The film has music composed by Dhibu Ninan Thomas. The first single titled "Beer Song" was released on 10 February 2023 to become an instant hit for its orchestration, lyrics and choreography. The second single titled "Dillubaru Aaja" sung by Silambarasan and Shweta Mohan was released on 18 February 2025. The third single titled "Aaruyire" was released on 3 October 2025.

Track listing
| No. | Title | Lyrics | Singer(s) | Length |
|---|---|---|---|---|
| 1. | "Aaruyire" | Mohan Rajan | Ravi G | 02:08 |
| 2. | "Dillubaru Aaja" | Rokesh & GKB | Silambarasan & Shweta Mohan | 04:38 |
| 3. | "King Diesel" | Mohan Rajan & Amogh Balaji | Arivu & Amogh Balaji | 03:02 |
| 4. | "Beer Song" | Rokesh | Gana Guna | 03:16 |
| 5. | "Aaruyire" (reprise) | Mohan Rajan | Harish Kalyan | 02:08 |
| Total length: |  |  |  | 15:12 |

== Release ==
=== Theatrical ===
Diesel was theatrically released on 17 October 2025, coinciding with Diwali, clashing with Bison Kaalamaadan and Dude. Apart from the original Tamil version, dubbed versions in Telugu and Hindi were planned.

=== Home media ===
The film began streaming on Amazon Prime Video and SimplySouth from 21 November 2025.

== Reception ==

=== Critical response ===
Abhinav Subramanian of The Times of India gave 2.5/5 stars and wrote "Except nothing ever catches fire. The film plods through its conflicts with a flatness that simply goes through the motions. [...] Harish Kalyan has the looks and the chops that help with screen presence. He's lively and really carries the movie. Vinay Rai plays a steely antagonist, and Karunas lends good support." Akshay Kumar of Cinema Express gave 2.5/5 stars and wrote "Diesel is a movie that requires caution regarding its expectations, and it succeeds in parts.
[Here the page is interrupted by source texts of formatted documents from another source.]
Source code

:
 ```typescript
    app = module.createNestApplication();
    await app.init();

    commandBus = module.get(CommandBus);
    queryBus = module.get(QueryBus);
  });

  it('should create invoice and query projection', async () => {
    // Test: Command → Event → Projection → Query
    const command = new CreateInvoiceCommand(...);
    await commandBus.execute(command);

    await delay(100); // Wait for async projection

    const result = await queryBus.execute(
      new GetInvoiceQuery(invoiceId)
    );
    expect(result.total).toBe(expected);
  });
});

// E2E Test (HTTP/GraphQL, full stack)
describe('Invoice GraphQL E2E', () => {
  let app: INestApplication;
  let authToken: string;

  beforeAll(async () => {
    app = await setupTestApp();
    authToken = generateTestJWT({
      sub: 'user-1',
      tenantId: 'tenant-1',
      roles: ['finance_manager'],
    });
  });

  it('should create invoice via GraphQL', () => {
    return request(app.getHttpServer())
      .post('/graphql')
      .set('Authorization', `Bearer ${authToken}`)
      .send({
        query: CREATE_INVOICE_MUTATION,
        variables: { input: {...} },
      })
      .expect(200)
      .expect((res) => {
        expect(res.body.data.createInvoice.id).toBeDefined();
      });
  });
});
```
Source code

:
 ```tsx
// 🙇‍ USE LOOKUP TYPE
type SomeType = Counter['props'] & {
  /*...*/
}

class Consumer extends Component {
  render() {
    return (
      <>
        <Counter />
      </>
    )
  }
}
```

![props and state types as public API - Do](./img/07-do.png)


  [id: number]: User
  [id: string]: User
The genuine efforts to showcase the struggles in fishermen's livelihood and their living are also worth plaudits. But the poor writing choices create a disconnect between commercial appeal and the story's needs." Janani K of India Today gave 1.5/5 stars and wrote "'Diesel' squanders a potentially explosive premise about fishing communities and crude oil theft by drowning it in borrowed ideas, shoddy execution, and technical incompetence."

Anusha Sundar of OTTPlay gave 1.5/5 stars and wrote "Diesel unfortunately becomes a disappointing watch. With too many elements, and deviations in form of unwanted romance and comedy, the focus for Diesel is lost in translation." Bhuvanesh Chandar of The Hindu wrote "Diesel is a forgettable outing for Harish Kalyan, but you can't help but appreciate the actor for the effort he puts in this all-new space. [...] However, this engine needed more ignition and less imitation of a formula, and perhaps a convincing re-draft and some trust in the audience could have made Harish's efforts worthwhile." Prathyush Parasuraman of The Hollywood Reporter India wrote, "What really troubled me was despite the apparent years swallowed by this film's production, it has this fractured texture, where action and reaction feel divorced, as though they do not belong to the same motion. As though the lips and words do not belong to the same dialogue".

=== Box office ===
In India, Diesel was released alongside Dude and Bison Kaalamaadan. It opened to ₹40 lakh domestically, the lowest among the releases.